Dünya sıkıcı. Türkiye hüzünlü. Türkiye’nin gündemi içimizi acıtıyor. Bu garip ülkenin, gariplere sığınak olan can topraklarımızın güzelleştiğini, özgürleştiğini görmek istiyorum.
Ve fakat hüzünlüyüm.
***
İlhami Çiçek “Yalnız hüznü vardır kalbi olanın” diyor. İlhami Çiçek bize bir kalbimiz olduğunu hatırlatıyor, kalbimiz Türkiye’ye tebessüm ediyor. Türkiye hüznümüzü büyütüyor.
Nefes almak istiyorum ülkeme bakarak, hüznümüze, kalbimize bakarak.
***
Neşet Ertaş türkülerine sığınıyorum. Türkülerin kalbine bırakıyorum kendimi. Döne döne türkülere dönüyorum. Döne döne annemin söylediği ninnilere, türkülere dönüyorum.
Allah’a, ülkeme, hüznüme götüren ses annemin ninnilerinde, türkülerinde.
Annemin sesi toprağıma, kalbime götürüyor.
***
“Gönülden gönüle sır gizli gizli” diyor, Kırşehir’li büyük şair. Gönül gönüle tanışın, aşka yürüyün diyor. Daha ne desin.
Neşet Ertaş’ın sesi uzayıp gidiyor, kalbime inşirah veriyor.
***
Türküler kerim bir tarihten günümüze uzanan hüzün haberleridir. Onların bize işaret ettiği manevi alanı yaşatmalıyız mutlaka. Bizim türkülerimiz çokluğumuza, tekliğimize, hüzne, melale dayanır. Onlar kaybolunca garipliğimiz de aşk da kaybolur.

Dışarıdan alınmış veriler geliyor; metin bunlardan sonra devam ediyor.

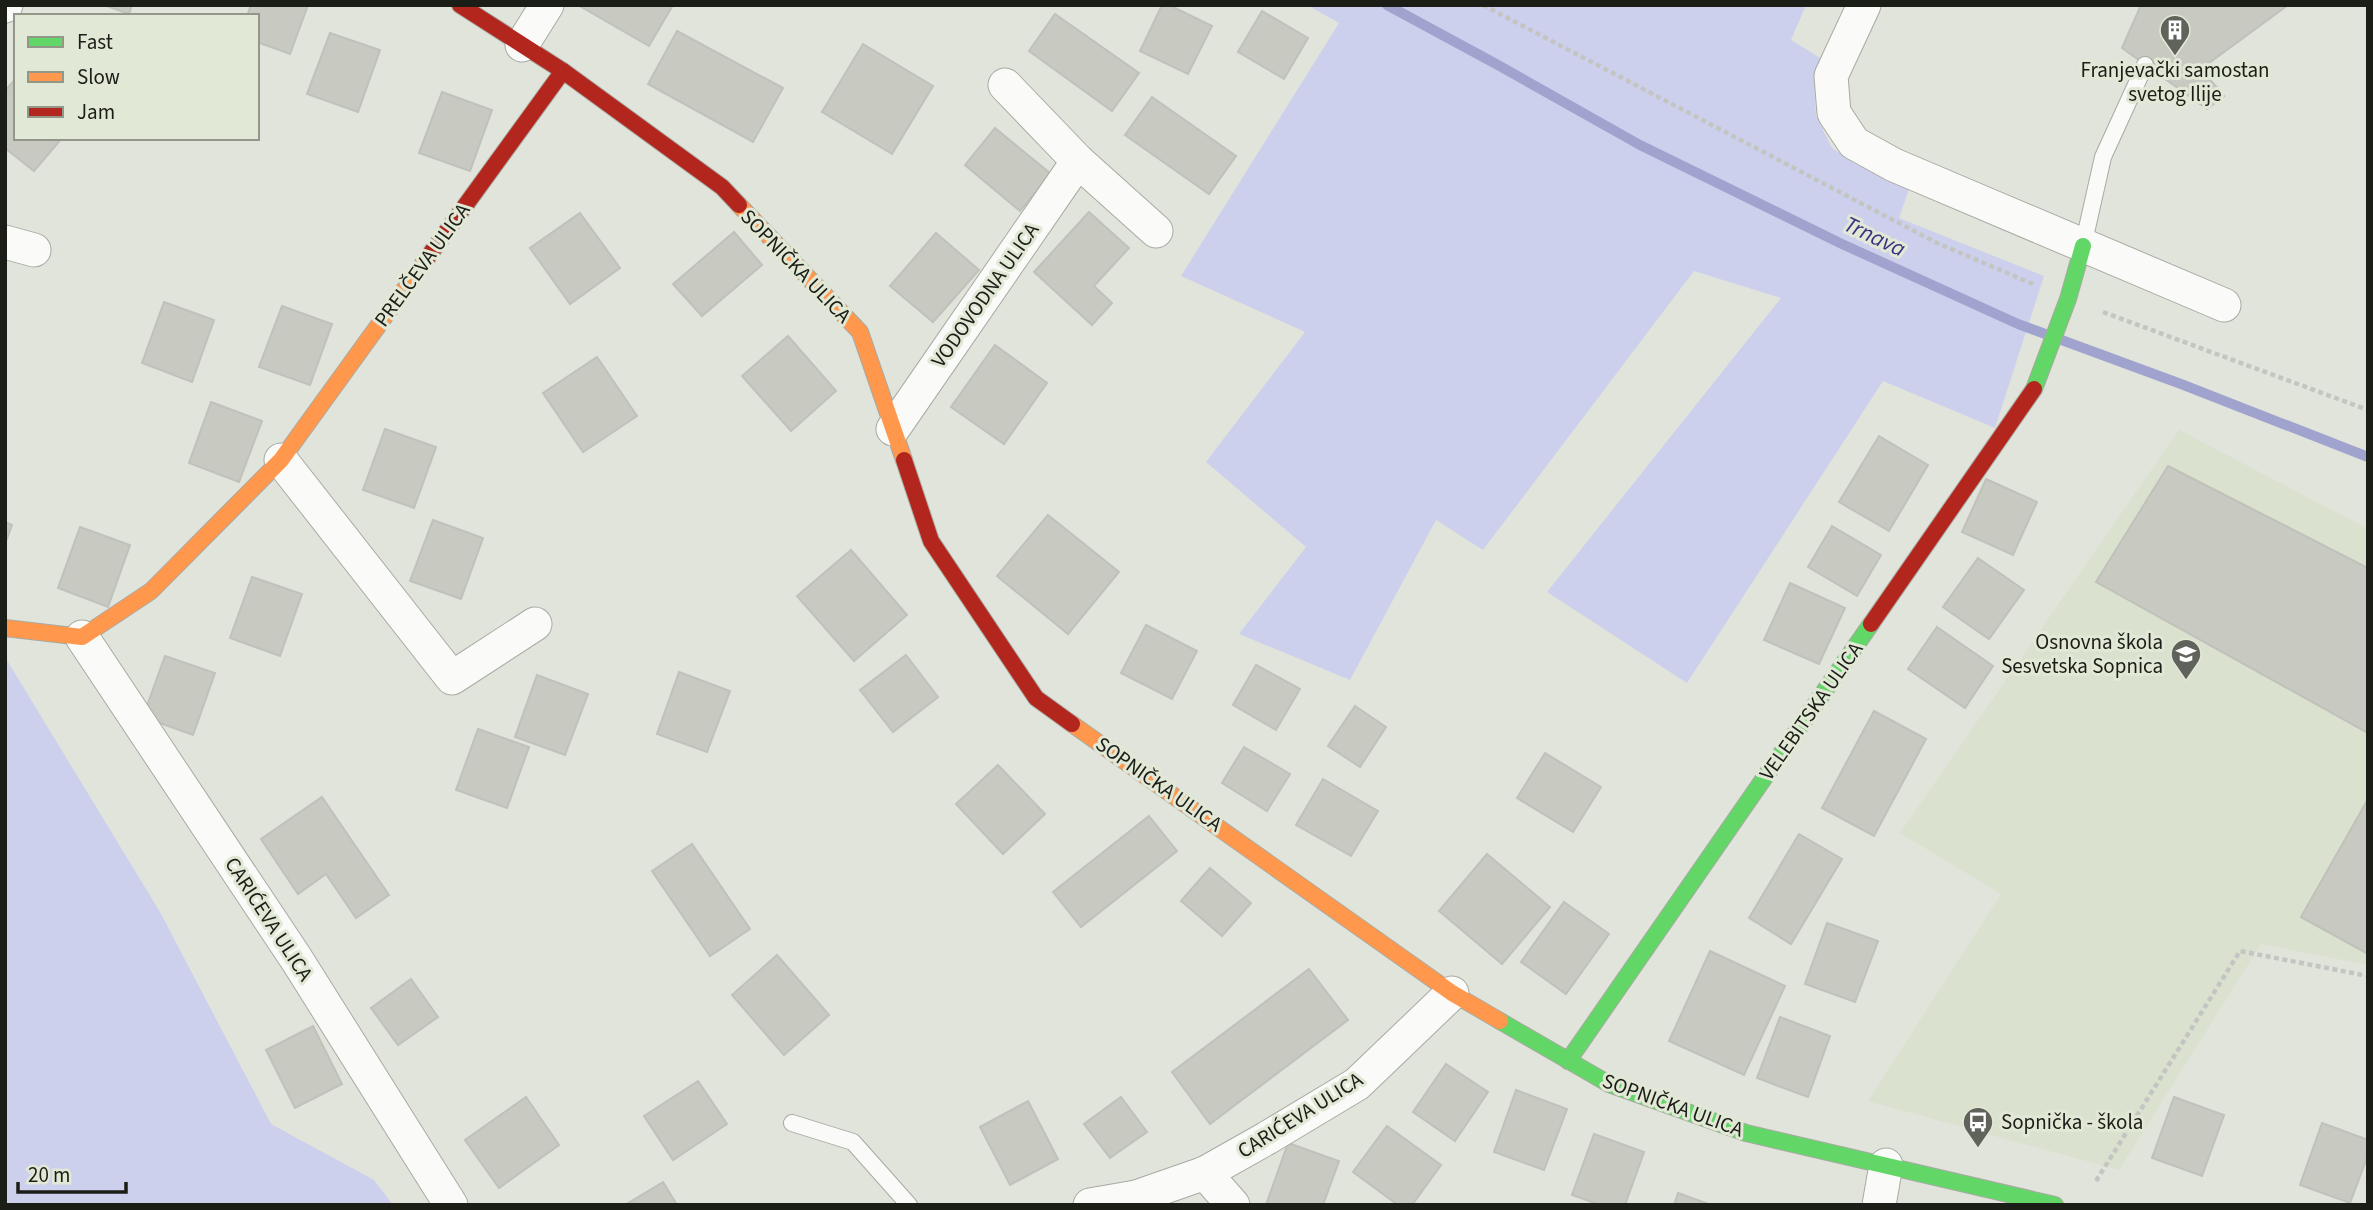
<svg xmlns="http://www.w3.org/2000/svg" width="2373" height="1210" font-family="'Source Sans 3',sans-serif">
	<style>
		.built { fill: #dae1ce }
		.green { fill: #cdd0ed }
		.lines { fill: none; stroke-linecap: round; stroke-linejoin: round }
		.stream { stroke: #a1a3cf; stroke-width: 10 }
		.building { fill: #c8cac2; stroke: #bfc1ba; stroke-width: 2 }
		.lane-casing { stroke: #a8aaa3; stroke-width: 18 }
		.street-casing { stroke: #a8aaa3; stroke-width: 35 }
		.fast-casing { stroke: #a8aaa3; stroke-width: 18 }
		.slow-casing { stroke: #a8aaa3; stroke-width: 18 }
		.jam-casing { stroke: #a8aaa3; stroke-width: 18 }
		.path { stroke: #c4c5c3; stroke-width: 4.5; stroke-dasharray: 5 3.5; stroke-linecap: butt }
		.lane { stroke: #fafbf9; stroke-width: 16 }
		.street { stroke: #fafbf9; stroke-width: 33 }
		.fast { stroke: #63d668; stroke-width: 16 }
		.slow { stroke: #ff974d; stroke-width: 16 }
		.jam { stroke: #b3261e; stroke-width: 16 }
		.labels { text-anchor: middle; stroke-width: 6; stroke-linejoin: round; paint-order: stroke }
		.poi-label { font-size: 21px; fill: #1b1d17; stroke: #e2e8d6 }
		.street-label { font-size: 21px; fill: #1b1d17; stroke: #e2e8d6 }
		.water-label { font-size: 23px; font-style: italic; fill: #393281; stroke: #e2e8d6 }
	</style>
	<rect width="100%" height="100%" fill="#e1e4da"/>
	<polygon class="built" points="2179,430 2368,529 2368,965 2261,944 2119,1170 1868,1101 2001,894 1900,833"/>
	<g class="green">
		<polygon points="1307,5 1806,5 1791,40 1822,59 1814,82 1816,116 1832,148 1855,164 1910,186 1899,218 2044,276 1995,428 1883,381 1687,683 1547,592 1781,298 1694,271 1483,550 1436,520 1350,680 1239,634 1306,547 1206,462 1305,332 1181,276 1339,23"/>
		<polygon points="5,657 160,912 271,1124 374,1180 393,1205 5,1205"/>
	</g>
	<g class="lines">
		<polyline class="stream" points="1387,5 1498,65 1640,145 1842,244 2018,324 2181,384 2368,457"/>
	</g>
	<g class="building">
		<polygon points="104,5 132,5 129,14"/>
		<polygon points="251,5 308,5 290,54 257,42 257,16 247,16"/>
		<polygon points="578,5 673,5 649,46"/>
		<polygon points="1162,5 1169,5 1212,26 1188,74 1140,51"/>
		<polygon points="2141,5 2288,5 2201,69 2224,96 2207,109 2122,48"/>
		<polygon points="1262,11 1308,38 1284,79 1238,52"/>
		<polygon points="1055,14 1139,73 1112,111 1029,51"/>
		<polygon points="677,31 783,88 753,142 648,84"/>
		<polygon points="330,33 380,50 358,112 307,94"/>
		<polygon points="863,44 933,86 892,154 822,112"/>
		<polygon points="16,78 16,138 62,138 34,171 5,148 5,91"/>
		<polygon points="442,92 492,110 470,171 419,153"/>
		<polygon points="1152,97 1236,156 1209,194 1125,135"/>
		<polygon points="995,128 1051,174 1020,211 965,165"/>
		<polygon points="1089,212 1129,248 1094,286 1112,303 1092,325 1034,272"/>
		<polygon points="580,213 620,268 570,304 530,248"/>
		<polygon points="734,232 762,265 702,316 673,284"/>
		<polygon points="936,233 979,270 933,322 890,286"/>
		<polygon points="164,302 214,320 192,382 142,363"/>
		<polygon points="282,306 332,324 310,385 259,367"/>
		<polygon points="788,336 836,391 791,431 742,376"/>
		<polygon points="995,345 1047,383 1004,444 951,407"/>
		<polygon points="597,357 637,416 583,452 543,393"/>
		<polygon points="211,402 262,421 239,482 189,463"/>
		<polygon points="385,429 436,447 414,508 363,490"/>
		<polygon points="1879,436 1928,465 1889,531 1839,502"/>
		<polygon points="2168,466 2368,568 2368,733 2096,582"/>
		<polygon points="1986,479 2037,502 2013,555 1962,532"/>
		<polygon points="1048,515 1119,572 1068,634 997,576"/>
		<polygon points="433,520 483,538 461,599 410,581"/>
		<polygon points="5,522 12,525 5,544"/>
		<polygon points="1832,526 1881,555 1857,596 1808,567"/>
		<polygon points="80,527 130,545 108,607 58,588"/>
		<polygon points="851,550 907,615 854,661 797,596"/>
		<polygon points="1978,558 2024,590 1989,639 1943,607"/>
		<polygon points="252,577 302,594 280,656 230,638"/>
		<polygon points="1790,583 1845,608 1819,664 1764,640"/>
		<polygon points="1146,625 1197,651 1172,699 1121,673"/>
		<polygon points="1937,627 1993,666 1965,708 1908,669"/>
		<polygon points="906,655 938,697 893,732 860,690"/>
		<polygon points="165,656 215,673 193,735 143,717"/>
		<polygon points="1256,665 1300,689 1276,730 1233,705"/>
		<polygon points="679,672 730,691 707,752 657,734"/>
		<polygon points="537,675 588,694 565,755 515,737"/>
		<polygon points="1355,706 1386,727 1360,767 1328,746"/>
		<polygon points="1874,711 1926,739 1874,836 1822,808"/>
		<polygon points="478,729 529,747 507,808 456,790"/>
		<polygon points="1244,747 1290,774 1267,811 1222,783"/>
		<polygon points="1545,753 1601,787 1573,832 1517,798"/>
		<polygon points="998,765 1045,814 1003,854 956,804"/>
		<polygon points="1323,779 1378,811 1351,856 1296,825"/>
		<polygon points="322,797 389,895 356,918 326,874 298,894 261,839"/>
		<polygon points="2368,799 2368,954 2301,917"/>
		<polygon points="1149,816 1177,851 1081,927 1053,892"/>
		<polygon points="1799,834 1842,859 1791,944 1749,918"/>
		<polygon points="692,844 750,929 710,956 652,871"/>
		<polygon points="1487,854 1550,907 1502,964 1439,911"/>
		<polygon points="1210,868 1251,903 1222,936 1181,901"/>
		<polygon points="1564,902 1609,934 1566,994 1521,962"/>
		<polygon points="1827,923 1878,941 1855,1002 1805,984"/>
		<polygon points="1710,951 1785,986 1744,1075 1669,1041"/>
		<polygon points="777,955 829,1015 784,1055 732,995"/>
		<polygon points="1309,969 1348,1020 1210,1124 1172,1072"/>
		<polygon points="411,979 438,1017 398,1045 371,1008"/>
		<polygon points="1780,1017 1830,1036 1808,1097 1757,1078"/>
		<polygon points="313,1026 342,1084 295,1108 266,1050"/>
		<polygon points="1446,1064 1488,1092 1455,1141 1413,1112"/>
		<polygon points="698,1081 727,1124 673,1160 644,1116"/>
		<polygon points="1516,1090 1567,1109 1544,1170 1494,1152"/>
		<polygon points="526,1097 559,1145 499,1188 465,1140"/>
		<polygon points="1121,1097 1147,1132 1110,1158 1084,1124"/>
		<polygon points="2174,1097 2224,1115 2202,1176 2152,1158"/>
		<polygon points="1028,1101 1058,1159 1010,1185 980,1127"/>
		<polygon points="2322,1123 2368,1140 2368,1155 2350,1203 2300,1185"/>
		<polygon points="1387,1126 1441,1165 1412,1205 1398,1205 1353,1172"/>
		<polygon points="1594,1134 1644,1152 1625,1205 1600,1205 1572,1195"/>
		<polygon points="1288,1143 1339,1161 1323,1205 1266,1205"/>
		<polygon points="663,1182 677,1205 625,1205"/>
		<polygon points="1678,1193 1711,1205 1674,1205"/>
	</g>
	<g class="lines">
		<g class="lane-casing">
			<g id="lane">
				<polyline points="2083,246 2103,157 2145,65"/>
				<polyline points="792,1123 853,1142 909,1205"/>
			</g>
		</g>
		<g class="street-casing">
			<g id="street">
				<polyline points="1864,5 1831,76 1834,113 1854,143 1894,165 2224,305"/>
				<polyline points="5,6 6,5"/>
				<polyline points="522,45 547,5"/>
				<polyline points="1005,85 1078,161 1156,231"/>
				<polyline points="5,242 34,250"/>
				<polyline points="893,429 1078,161"/>
				<polyline points="281,460 452,678 535,624"/>
				<polyline points="82,637 297,960 451,1205"/>
				<polyline points="1205,1173 1233,1205"/>
				<polyline points="1090,1205 1136,1197 1205,1173 1267,1138 1357,1084 1452,993"/>
				<polyline points="1879,1205 1886,1165"/>
			</g>
		</g>
		<g class="fast-casing">
			<g id="fast">
				<polyline points="2034,389 2068,299 2083,246"/>
				<polyline points="1500,1021 1609,1084 1746,1133 2055,1205"/>
				<polyline points="1568,1061 1871,624"/>
			</g>
		</g>
		<g class="slow-casing">
			<g id="slow">
				<polyline points="739,205 860,332 904,460"/>
				<polyline points="5,628 82,637 151,591 281,460 425,261"/>
				<polyline points="1072,724 1452,993 1500,1021"/>
			</g>
		</g>
		<g class="jam-casing">
			<g id="jam">
				<polyline points="460,5 563,71 722,187 739,205"/>
				<polyline points="425,261 563,71"/>
				<polyline points="904,460 931,541 1036,698 1072,724"/>
				<polyline points="1871,624 2034,389"/>
			</g>
		</g>
		<g class="path">
			<polyline points="1483,5 1937,243 2033,284"/>
			<polyline points="2103,312 2368,410"/>
			<polyline points="2096,1181 2240,951 2368,976"/>
		</g>
		<use href="#lane" class="lane"/>
		<use href="#street" class="street"/>
		<use href="#fast" class="fast"/>
		<use href="#slow" class="slow"/>
		<use href="#jam" class="jam"/>
	</g>
	<defs>
		<g id="building-pin" transform="scale(1.575)"><path d="M0 17L-7.5 6A9.5 9.5 0 1 1 7.5 6Z" fill="#60635b" stroke="#e2e8d6"/><path d="M-4-6H4V6H1V3H-1V6H-4ZM-2.5-4.3h1.7v1.8h-1.7ZM.8-4.3h1.7v1.8H.8ZM-2.5-1h1.7V.8h-1.7ZM.8-1h1.7V.8H.8Z" fill="#fff"/></g>
		<g id="school-pin" transform="scale(1.575)"><path d="M0 17L-7.5 6A9.5 9.5 0 1 1 7.5 6Z" fill="#60635b" stroke="#e2e8d6"/><path d="M0-5L7-2L0 1L-7-2ZM-4 1L0 2.5L4 1V4Q0 6-4 4Z" fill="#fff"/></g>
		<g id="bus-pin" transform="scale(1.575)"><path d="M0 17L-7.5 6A9.5 9.5 0 1 1 7.5 6Z" fill="#60635b" stroke="#e2e8d6"/><path d="M-5-6H5V4H4V6H2V4H-2V6H-4V4H-5ZM-3.5-4V0h7V-4ZM-3.5 1.2v1.5H-2V1.2ZM2 1.2v1.5H3.5V1.2Z" fill="#fff"/></g>
	</defs>
	<g fill-rule="evenodd">
		<use href="#building-pin" x="2175" y="30"/>
		<use href="#school-pin" x="2186" y="654"/>
		<use href="#bus-pin" x="1978" y="1122"/>
	</g>
	<g class="labels">
		<g class="poi-label">
			<text x="2175" y="77">Franjevački samostan<tspan x="2175" dy="24">svetog Ilije</tspan></text>
			<text x="2163" y="649" text-anchor="end">Osnovna škola<tspan x="2163" dy="24">Sesvetska Sopnica</tspan></text>
			<text x="2001" y="1129" text-anchor="start">Sopnička - škola</text>
		</g>
		<g class="street-label">
			<text transform="translate(422 265) rotate(-54)" y="7">PRELČEVA ULICA</text>
			<text transform="translate(796 266) rotate(46)" y="7">SOPNIČKA ULICA</text>
			<text transform="translate(985 295) rotate(-55)" y="7">VODOVODNA ULICA</text>
			<text transform="translate(1811 711) rotate(-55)" y="7">VELEBITSKA ULICA</text>
			<text transform="translate(1159 784) rotate(35)" y="7">SOPNIČKA ULICA</text>
			<text transform="translate(269 919) rotate(57)" y="7">CARIĆEVA ULICA</text>
			<text transform="translate(1673 1105) rotate(20)" y="7">SOPNIČKA ULICA</text>
			<text transform="translate(1300 1115) rotate(-32)" y="7">CARIĆEVA ULICA</text>
		</g>
		<g class="water-label">
			<text transform="translate(1875 236) rotate(25)" y="8">Trnava</text>
		</g>
	</g>
	<rect width="2373" height="1210" fill="none" stroke="#1b1d17" stroke-width="14"/>
	<rect x="14" y="14" width="245" height="126" fill="#e2e8d6" stroke="#92978a" stroke-width="2"/>
	<rect x="28" y="37" width="35" height="10" fill="#63d668" stroke="#92978a" stroke-width="2"/>
	<text x="77" y="49" font-size="21" fill="#1b1d17">Fast</text>
	<rect x="28" y="72" width="35" height="10" fill="#ff974d" stroke="#92978a" stroke-width="2"/>
	<text x="77" y="84" font-size="21" fill="#1b1d17">Slow</text>
	<rect x="28" y="107" width="35" height="10" fill="#b3261e" stroke="#92978a" stroke-width="2"/>
	<text x="77" y="119" font-size="21" fill="#1b1d17">Jam</text>
	<path d="M18 1182v10h108v-10" fill="none" stroke="#1b1d17" stroke-width="3.5"/>
	<text x="28" y="1182" font-size="21" fill="#1b1d17" stroke="#e2e8d6" stroke-width="5" paint-order="stroke">20 m</text>
</svg>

İnsanın ve kelimenin alnı açık, başı dik olması aşk ile mümkündür.
Türkü sadece müzik eşliğinde ifade edilen bir eğlence aracı değil. Eğlence aracı olmadığı için de tarihle, zamanla ve kaderle görülmesi gereken bir hususi hesap taşır. Bu bakımdan her türkü başına bir esenlik ve dünyadan ahrete uzanan bir duadır.
***
Ne diyorduk, zor zamanlarda ne zaman ki bir daralma hali benliğimizi kuşatsa işte o vakit limanına sığınacağımız, rıhtımında terennüm edeceğimiz büyülü sözler imdada yetişir.
İmdada Aşık Sümmani yetişir. Sümmani, Erzurum’un Narman kasabasında imparatorluk Osmanlı’sının son dönemlerinde, 1861’de doğmuş bu toprağın gariplerinden biri.
Bakar mısınız şu sözlere Allah aşkına?
Ervâh-ı ezelde levh-i kalemde
Bu benim bahtımı kara yazmışlar
Bilirim güldürmez devr-i âlemde
Bir günümü yüzbin zâra yazmışlar
Arif bilir aşk ehlinin hâlini (canân hâlini)
Kaldırır gönlünden kıl-ü kâlini
Herkes dosta yazmış arzuhâlini
Benimkini ürüzgara yazmışlar
Dünyayı sevenler veli değildir, canım değildir
Canı terkedenler deli değildir
İnsanoğlu gamdan hali değildir
Her birini bir efkara yazmışlar
Yazanlar Leylânın Mecnûn kitâbın
Sümmânî’yi bir kenara yazmışlar
***
“Herkes dosta yazmış arzuhâlini/Benimkini ürüzgara yazmışlar” derken dostumuz hüznünü rüzgara emanet ediyor.
Ya biz kimlere emanet edeceğiz?
Sümmani’nin sözleri dokundukça kanatıyor, kanattıkça şifa veriyor: “Yazanlar Leyla’nın Mecnun kitabın/Sümmani’yi bir kenara yazmışlar.”
Bir kenara yazılmak garipler safına yazılmaktır.
***
Gariplik dert sahibi olmaktır. İnsan dertleriyle garipleşir. Garip, ebedi yolculuğunda derdini azık edinir.
***
Bir garip hikayedir Adem. Cennetten hüzne düşmüştür. O, dünya sürgününün içinde, geldiği yere dönme hasretiyle yaşar. Aslında bu Adem’in aşka ilk dokunuşudur. Gurbete ilk dokunuşu, sılaya ilk varışıdır. Ana vatana dönünceye kadar da bu gurbet, bu hüzün yatağını arayan nehirler gibi denizlere akmaya devam eder.
Ondandır hüznümüz, dünya gurbetinde nehirler gibi akışımız.